Anche perché “la curiosità” più che l’attenzione si è poi spostata sulla “musica che sarebbe dovuta cambiare” su di un nuovo spartito scritto o da scrivere dal nuovo governo Meloni piuttosto che sulla consueta carretta lasciata nelle possibilità di Croce Rossa piuttosto che di quella a disposizione della rete di associazioni e progetti, che faticano e basta come i comuni, sulle cui spalle ricadono costi e responsabilità circa il capitolo molto particolare e delicato dei minori non accompagnati.

Tornerebbe utilissimo ai tanti tavoli istituzionali, andare a calcolare e mettere davvero in rete le tantissime realtà specifiche che, molto diversamente tra loro, offrono servizi, tentando di inventarsi progetti ed “accoglienze” di diversa natura e proprio sotto questo aspetto, tornerebbe utile andare a guardare realtà come l’Associazione Sabir, in prima linea nei servizi di accoglienza e che, in collaborazione con la Caritas Diocesana di Crotone e S. Severina, da oltre 3 anni, ha declinato risposte concrete sia per le persone migranti in transito da Crotone, ma anche per quelli che ci vivono stabilmente.

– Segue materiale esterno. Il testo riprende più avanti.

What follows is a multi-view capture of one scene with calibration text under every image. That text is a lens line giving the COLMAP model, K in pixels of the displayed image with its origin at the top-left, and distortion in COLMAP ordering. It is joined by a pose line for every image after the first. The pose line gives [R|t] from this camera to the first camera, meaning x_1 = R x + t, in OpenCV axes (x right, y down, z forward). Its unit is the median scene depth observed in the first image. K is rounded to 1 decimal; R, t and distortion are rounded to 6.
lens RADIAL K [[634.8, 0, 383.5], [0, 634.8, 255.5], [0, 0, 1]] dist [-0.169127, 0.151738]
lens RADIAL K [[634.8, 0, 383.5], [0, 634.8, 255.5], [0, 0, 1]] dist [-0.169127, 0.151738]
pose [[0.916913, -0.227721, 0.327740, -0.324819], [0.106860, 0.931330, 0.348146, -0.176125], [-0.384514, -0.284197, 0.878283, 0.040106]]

Servizi che, accanto a quelli indispensabili di mediazione linguistica ed interculturale, ha creato hotspot culturali e produttivi. “Una struttura che anche rispetto alla situazione temporaneamente emergenziale – ha affermato nei giorni scorsi Ramzi Labidi responsabile Ufficio Migranti di Sabir – “ha rinnovato e rinnova la massima disponibilità e collaborazione alla Prefettura e alla città tutta mettendo a disposizione i propri servizi di accoglienza e di sbarco, e non solo”.

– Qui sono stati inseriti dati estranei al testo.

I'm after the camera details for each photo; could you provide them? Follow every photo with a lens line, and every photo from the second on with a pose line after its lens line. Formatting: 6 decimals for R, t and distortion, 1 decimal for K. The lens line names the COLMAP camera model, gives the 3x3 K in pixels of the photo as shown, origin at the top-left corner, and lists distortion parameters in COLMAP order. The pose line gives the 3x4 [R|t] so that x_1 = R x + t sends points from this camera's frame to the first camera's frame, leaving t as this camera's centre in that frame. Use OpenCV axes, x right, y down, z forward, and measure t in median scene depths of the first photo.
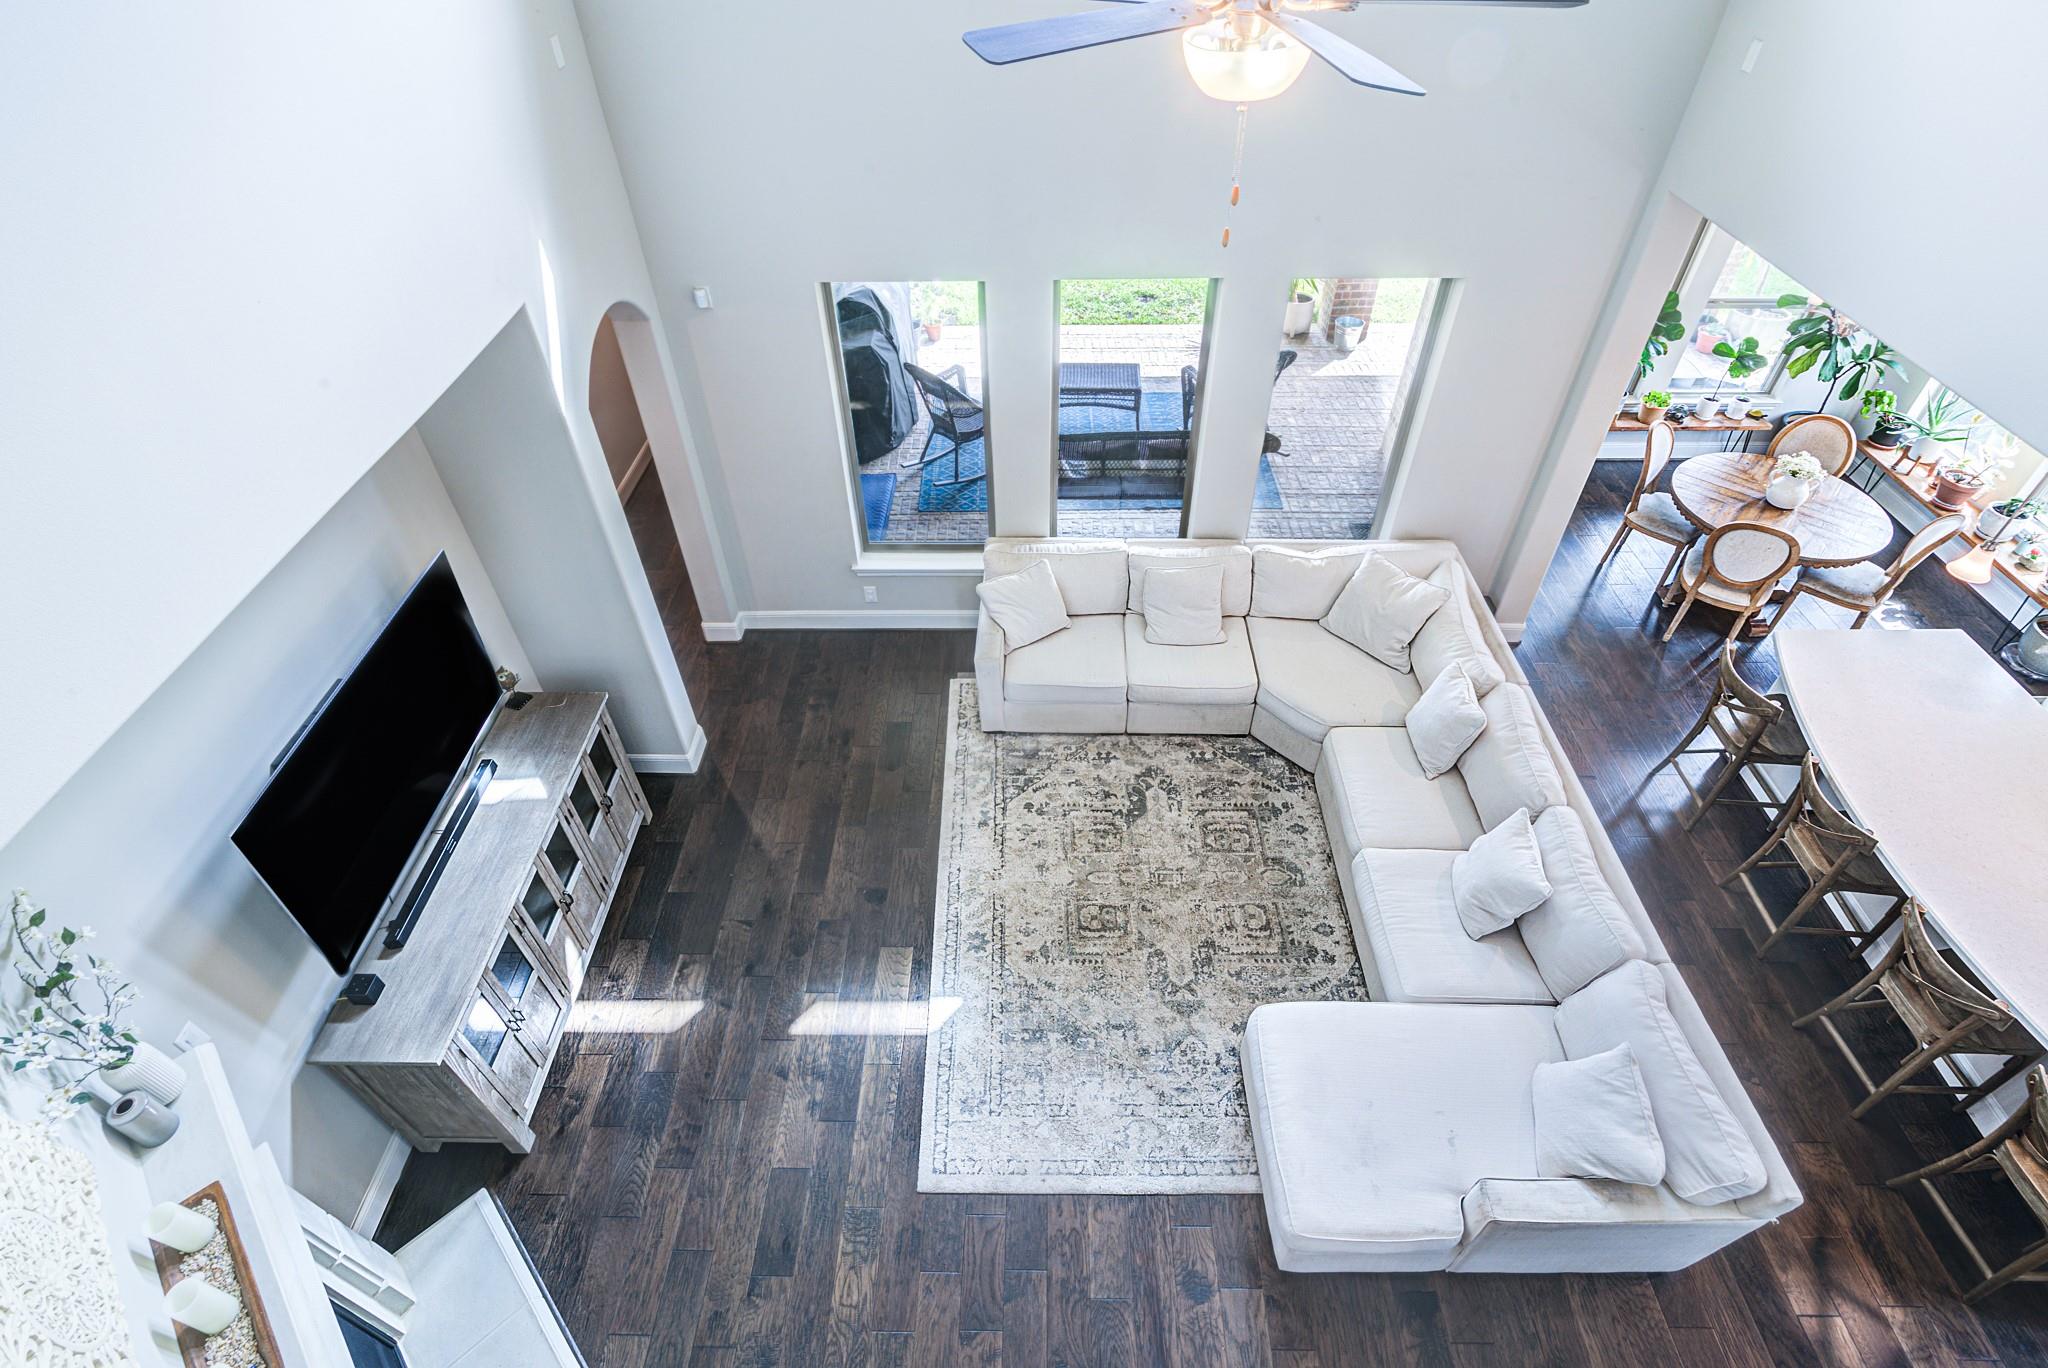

E quel non solo è stato riempito, ad esempio, dalla partecipazione alla Settimana Europea delle Regioni e delle Città #EURegionsWeek presso la sede del Parlamento Europeo di Bruxelles, dove sono stati presentati e caratterizzati esempi di Social Housing esistenti sul territorio crotonese per fronteggiare, contestualmente, i bisogni dei migranti e delle famiglie che vivono in condizioni di disagio socio economico, come quello di gennaio del 2022, con cui l’associazione Sabir, ha avviato il progetto C.A.R.E (Casa Accoglienza Resilienza Empowerment), che prevede il recupero di un terreno che era stato danneggiato da atti vandalici con la contestuale ristrutturazione di un’abitazione per una famiglia immigrata. Oppure come il progetto Ensemble Little Flutistis Initiative (ELFI), che è nato in seno all’Associazione Sabir in collaborazione con l’Accademia Musicale Suzuki-Talent Center di Cosenza e da un’iniziativa del M° Eugenio Termine, docente di metodo Suzuki.

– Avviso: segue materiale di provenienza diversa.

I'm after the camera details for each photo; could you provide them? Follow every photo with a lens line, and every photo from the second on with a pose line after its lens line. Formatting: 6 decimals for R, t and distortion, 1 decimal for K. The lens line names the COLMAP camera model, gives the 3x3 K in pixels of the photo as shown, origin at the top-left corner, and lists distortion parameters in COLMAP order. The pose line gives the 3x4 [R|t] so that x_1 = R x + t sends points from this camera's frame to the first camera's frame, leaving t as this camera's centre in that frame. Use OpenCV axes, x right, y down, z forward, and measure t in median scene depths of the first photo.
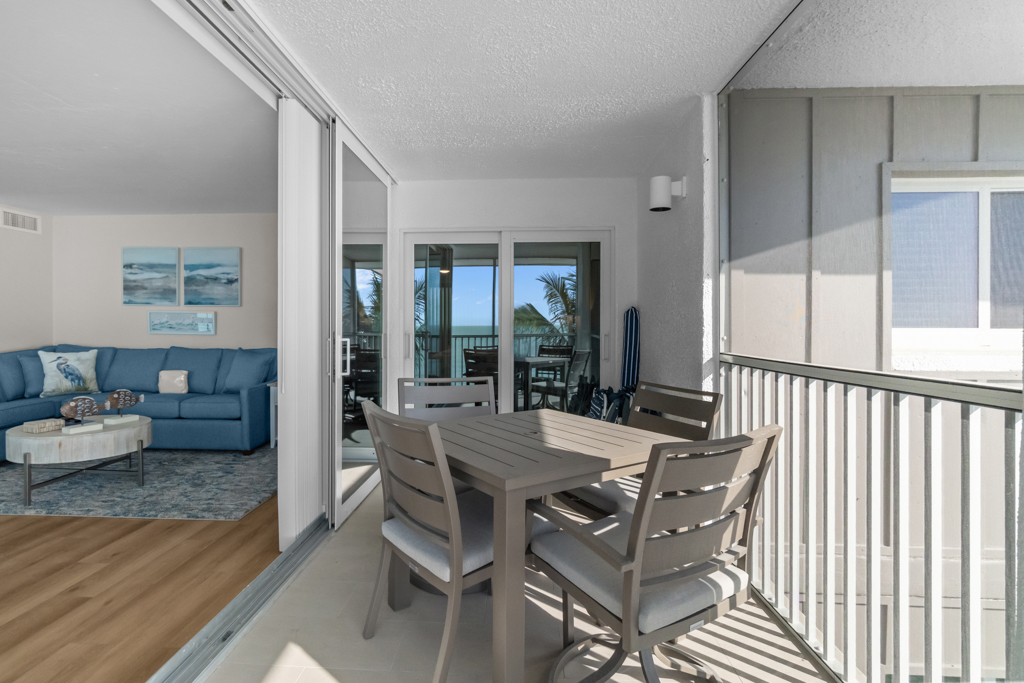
lens RADIAL K [[518.7, 0, 506.1], [0, 518.7, 336.1], [0, 0, 1]] dist [-0.010085, -0.002860]
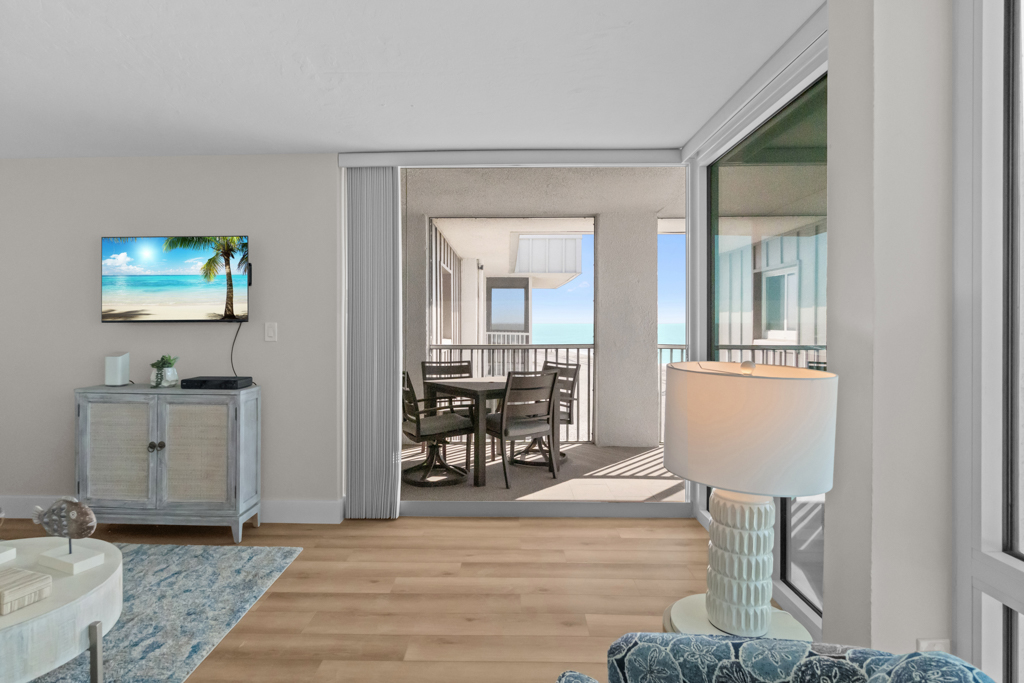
lens RADIAL K [[580.0, 0, 513.3], [0, 580.0, 327.0], [0, 0, 1]] dist [-0.006448, -0.002190]
pose [[-0.032454, -0.018313, 0.999305, -1.329374], [0.023345, 0.999545, 0.019075, -0.043900], [-0.999201, 0.023948, -0.032011, 0.555163]]
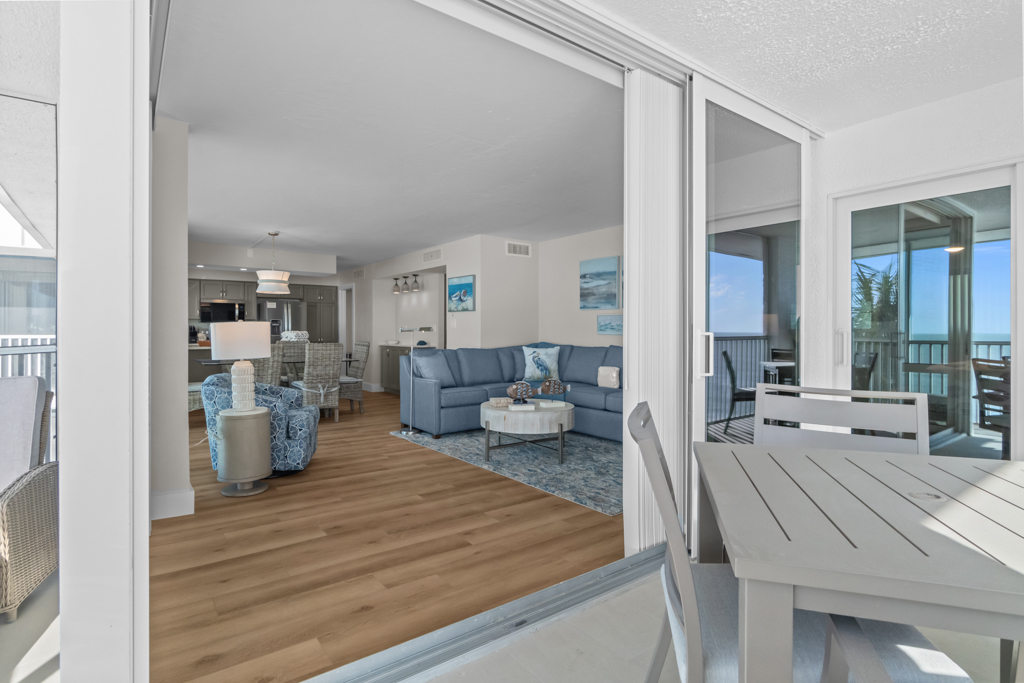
lens RADIAL K [[518.7, 0, 495.5], [0, 518.7, 333.8], [0, 0, 1]] dist [-0.010085, -0.002860]
pose [[0.615277, 0.000707, -0.788311, 0.110886], [-0.016846, 0.999783, -0.012251, 0.018801], [0.788131, 0.020817, 0.615155, 0.175071]]
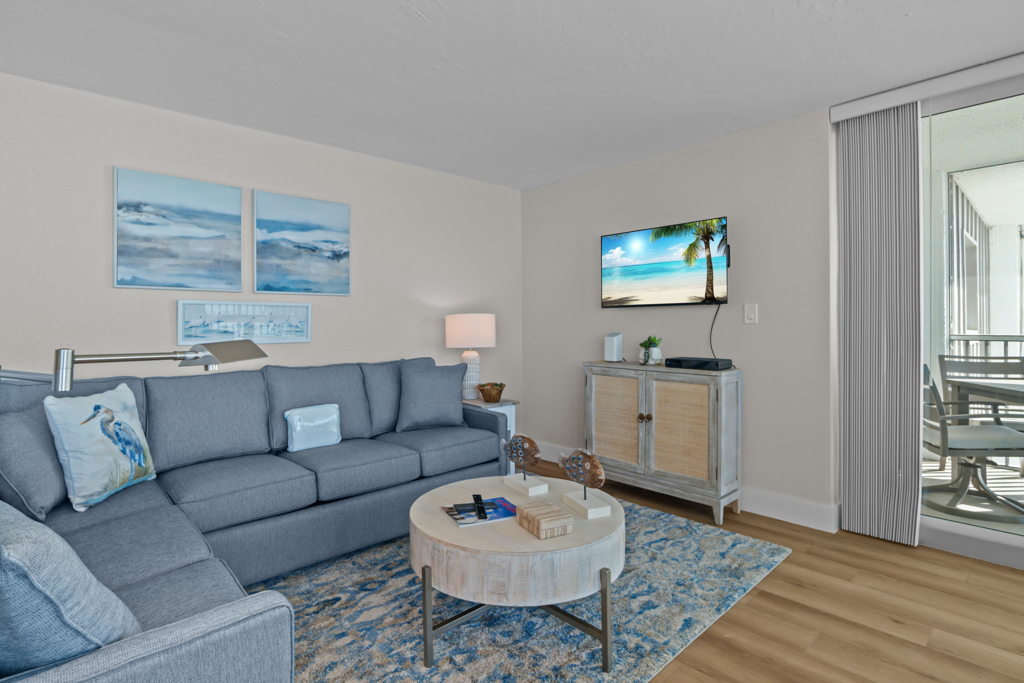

Il metodo elaborato dal violinista e didatta Shinichi Suzuki intorno agli anni ’50 si basa sulla convinzione che la capacità dei bambini di apprendere una lingua, perfino con le più sottili influenze dialettali del proprio paese. Tanti tra mille modi possibili che possono serviti, così come è avvenuto in altre parti d’Europa, per attivare e promuovere meccanismi di impresa sociale che possono e devono dare una prospettiva che, ad esempio, “riavvicini” i popoli diversamente in difficoltà.